The Deputy President of the Senate, Senator Ovie Omo-Agege, says as a father, sexual harassment in tertiary institution is an issue that he cannot just accept hence the bill is being reintroduced in the 9th senate.
According to him, “I am wholly convinced that the unique student-educator relationship of authority, dependency and trust should never be violated. By the maxim of ‘loco parentis’, educators are like parents.
He said, “They (educators) owe a special fiduciary duty of care to students under their authority – students who trust and depend on them to shape their future career paths.
“It must therefore be extremely offensive to a reasonable mind where an educator treats students as ‘perquisites’ of his office.
“As a father, it is an issue that I cannot just accept.
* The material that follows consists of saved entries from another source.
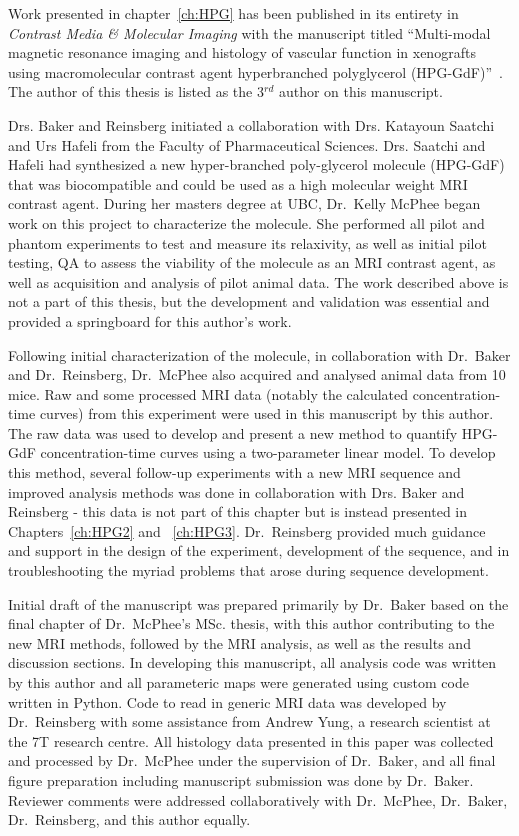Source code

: Work presented in chapter~\ref{ch:HPG} has been published in its entirety in \emph{Contrast Media \& Molecular Imaging} with the manuscript titled ``Multi-modal magnetic resonance imaging and histology of vascular function in xenografts using macromolecular contrast agent hyperbranched polyglycerol (\acs{HPG-GdF})''~\cite{Baker:2015cob}.
The author of this thesis is listed as the 3$^{rd}$ author on this manuscript.

Drs. Baker and Reinsberg initiated a collaboration with Drs. Katayoun Saatchi and Urs Hafeli from the Faculty of Pharmaceutical Sciences.
Drs. Saatchi and Hafeli had synthesized a new hyper-branched poly-glycerol molecule (\acs{HPG-GdF}) that was biocompatible and could be used as a high molecular weight MRI contrast agent.
During her masters degree at UBC, Dr.\ Kelly McPhee began work on this project to characterize the molecule. 
She performed all pilot and phantom experiments to test and measure its relaxivity, as well as initial pilot testing, QA to assess the viability of the molecule as an MRI contrast agent, as well as acquisition and analysis of pilot animal data.
The work described above is not a part of this thesis, but the development and validation was essential and provided a springboard for this author's work.

Following initial characterization of the molecule, in collaboration with Dr.\ Baker and Dr.\ Reinsberg, Dr.\ McPhee also acquired and analysed animal data from 10 mice. 
Raw and some processed MRI data (notably the calculated concentration-time curves) from this experiment were used in this manuscript by this author.
The raw data was used to develop and present a new method to quantify \acs{HPG-GdF} concentration-time curves using a two-parameter linear model.
To develop this method, several follow-up experiments with a new MRI sequence and improved analysis methods was done in collaboration with Drs. Baker and Reinsberg - this data is not part of this chapter but is instead presented in Chapters~\ref{ch:HPG2} and ~\ref{ch:HPG3}.
Dr.\ Reinsberg provided much guidance and support in the design of the experiment, development of the sequence, and in troubleshooting the myriad problems that arose during sequence development.

Initial draft of the manuscript was prepared primarily by Dr.\ Baker based on the final chapter of Dr.\ McPhee's MSc. thesis, with this author contributing to the new MRI methods, followed by the MRI analysis, as well as the results and discussion sections. 
In developing this manuscript, all analysis code was written by this author and all parameteric maps were generated using custom code written in Python.
Code to read in generic MRI data was developed by Dr.\ Reinsberg with some assistance from Andrew Yung, a research scientist at the 7T research centre.
All histology data presented in this paper was collected and processed by Dr.\ McPhee under the supervision of Dr.\ Baker, and all final figure preparation including manuscript submission was done by Dr.\ Baker.
Reviewer comments were addressed collaboratively with Dr.\ McPhee, Dr.\ Baker, Dr.\ Reinsberg, and this author equally.

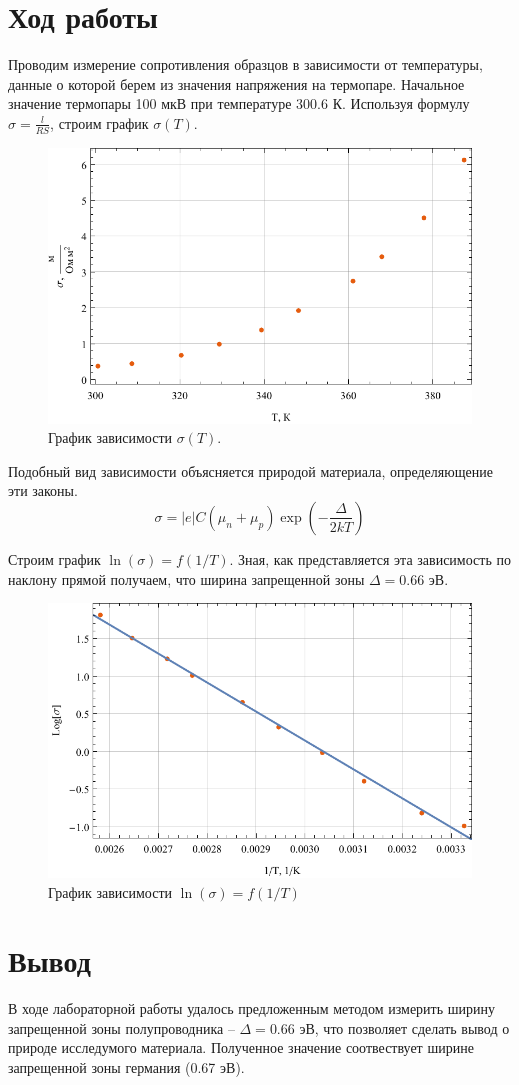 \documentclass[a4paper, 12pt]{article}
\begin{document}
	\section{Ход работы}
	Проводим измерение сопротивления образцов в зависимости от температуры, данные о которой берем из значения напряжения на термопаре. Начальное значение термопары 100 мкВ при температуре 300.6 К. Используя формулу $\sigma=\frac{l}{RS}$, строим график $\sigma(T)$.
	\begin{figure}[!htb]
		\centering
		\includegraphics[scale=1]{graph1.pdf}
		\caption{График зависимости $\sigma(T)$.}
	\end{figure}

	Подобный вид зависимости объясняется природой материала, определяющение эти законы.
	\begin{equation}
		\sigma=|e|C(\mu_n+\mu_p)\exp{\left(-\frac{\Delta}{2kT}\right)}
	\end{equation}

	Строим график $\ln(\sigma)=f(1/T)$. Зная, как представляется эта зависимость по наклону прямой получаем, что ширина запрещенной зоны $\Delta=0.66$ эВ. 
	\begin{figure}[!htb]
		\centering
		\includegraphics[scale=1]{graph2.pdf}
		\caption{График зависимости $\ln(\sigma)=f(1/T)$}
	\end{figure}

	\section{Вывод}
	В ходе лабораторной работы удалось предложенным методом измерить ширину запрещенной зоны полупроводника -- $\Delta=0.66$ эВ, что позволяет сделать вывод о природе исследумого материала. Полученное значение соотвествует ширине запрещенной зоны германия (0.67 эВ).
\end{document}
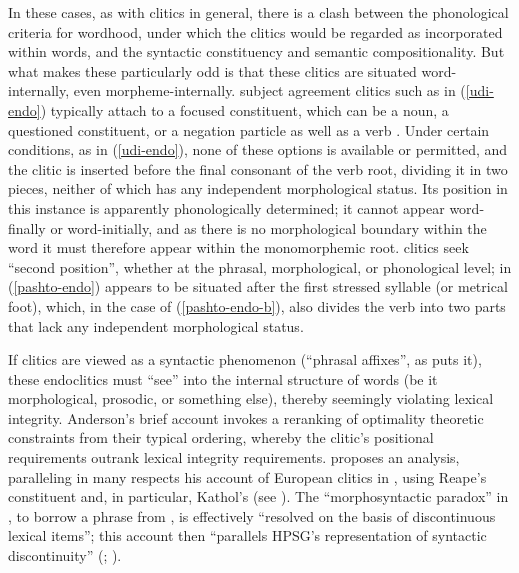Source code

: \documentclass[output=paper
	        ,collection
	        ,collectionchapter
 	        ,biblatex
                ,babelshorthands
                ,newtxmath
                ,draftmode
                ,colorlinks, citecolor=brown
]{langscibook}
\begin{document}
In these cases, as with clitics in general, there is a clash between the phonological criteria for wordhood, under which the clitics would be regarded as incorporated within words, and the syntactic constituency and semantic compositionality.
But what makes these particularly odd is that these clitics are situated word-internally, even morpheme-internally. 
 subject agreement clitics such as  in (\ref{udi-endo}) typically attach to a focused constituent, which can be a noun, a questioned constituent, or a negation particle as well as a verb \citep{Harris2000}.
Under certain conditions, as in (\ref{udi-endo}), none of these options is available or permitted, and the clitic is inserted before the final consonant of the verb root, dividing it in two pieces, neither of which has any independent morphological status.
Its position in this instance is apparently phonologically determined; it cannot appear word-finally or word-initially, and as there is no morphological boundary within the word it must therefore appear within the monomorphemic root.
 clitics  seek ``second position'', whether at the phrasal, morphological, or phonological level;  in (\ref{pashto-endo}) appears to be situated after the first stressed syllable (or metrical foot), which, in the case of (\ref{pashto-endo-b}), also divides the verb into two parts that lack any independent morphological status.

If clitics are viewed as a syntactic phenomenon (``phrasal affixes'', as \citealt{Anderson2005} puts
it), these endoclitics must ``see'' into the internal structure of words (be it morphological,
prosodic, or something else), thereby seemingly violating  lexical
integrity. Anderson's brief account invokes a reranking of optimality theoretic constraints from
their typical ordering, whereby the clitic's positional requirements outrank lexical integrity
requirements. \citet{Crysmann2000b} proposes an analysis, paralleling in many respects his account
of European  clitics in \citet{Crysmann2000a}, using Reape's constituent  \citep{Reape1994} and, in particular, Kathol's 
\citep{Kathol2000a}\addpages (see ). The ``morphosyntactic paradox'' in , to borrow
a phrase from \citet[]{Crysmann2003d}, is effectively ``resolved on the basis of discontinuous lexical items''; this account then ``parallels HPSG's representation of syntactic discontinuity'' (\citealt{Crysmann2000b}; ).
\end{document}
It is a shame on our conscience as a people. We will stop it….”, Omo-Agege was quoted to have said on Wednesday senate plenary.
In an earlier letter by Omo-Agege’s Chief of Staff, Dr Itive Igbuzor, addressed to Senator Suleiman Sadiq Umar, chairman senate committee on Rule and Business, the deputy senate president said that it is a bounden duty on the senate to tackle the menace and defeat it with the total support of the 9th senate and President Muhammadu Buhari.
Recalls that the Prevention, Prohibition And Redressal of Sexual Harassment in Tertiary Educational Institutions Bill, 2019 sponsored by Senator Omo-Agege, representing Delta Central Senatorial District had passed through first reading in the senate on Tuesday.
The Bill which is co-sponsored by 106 other senators specifically makes it’s a criminal offence for any educator in a university, polytechnic or any other tertiary educational institution to violate or exploit the student-lecturer fiduciary relationship for sexual pleasures.
The Bill imposes stiff penalties on offenders in it’s overall objective of providing tighter statutory protection for students against sexual hostility and all forms of sexual harassment in tertiary schools.
The Bill provides a compulsory five-year jail term for lecturers who sexually harass students.
When passed into law, vice chancellors of universities, rectors of polytechnics and other chief executives of institutions of higher learning will go to jail for two years if they fail to act within a week on complaints of sexual harassment made by students.
The Bill expressly allows sexually harassed students, their parents, or guardians to seek civil remedies in damages against sexual predator lecturers before or after their successful criminal prosecution by the State.
The Bill also seeks protection from sexual harassment for prospective students seeking admissions into higher educational institutions, students of generally low mental capacity and physically challenged students.
The Bill also stipulates as offences solicitation of sex or sexual advances by lecturers which result to intimidation, hostile or offensive environment for students.
It makes provision for “institutional disciplinary procedures” to be followed by any sexually harassed student to report or submit a formal sexual harassment complaint within a tertiary institution to the administrative head of the institution.
Administrative heads of tertiary academic institutions are mandated under the bill to protect students who made sexual harassment complaints from any form n their learning.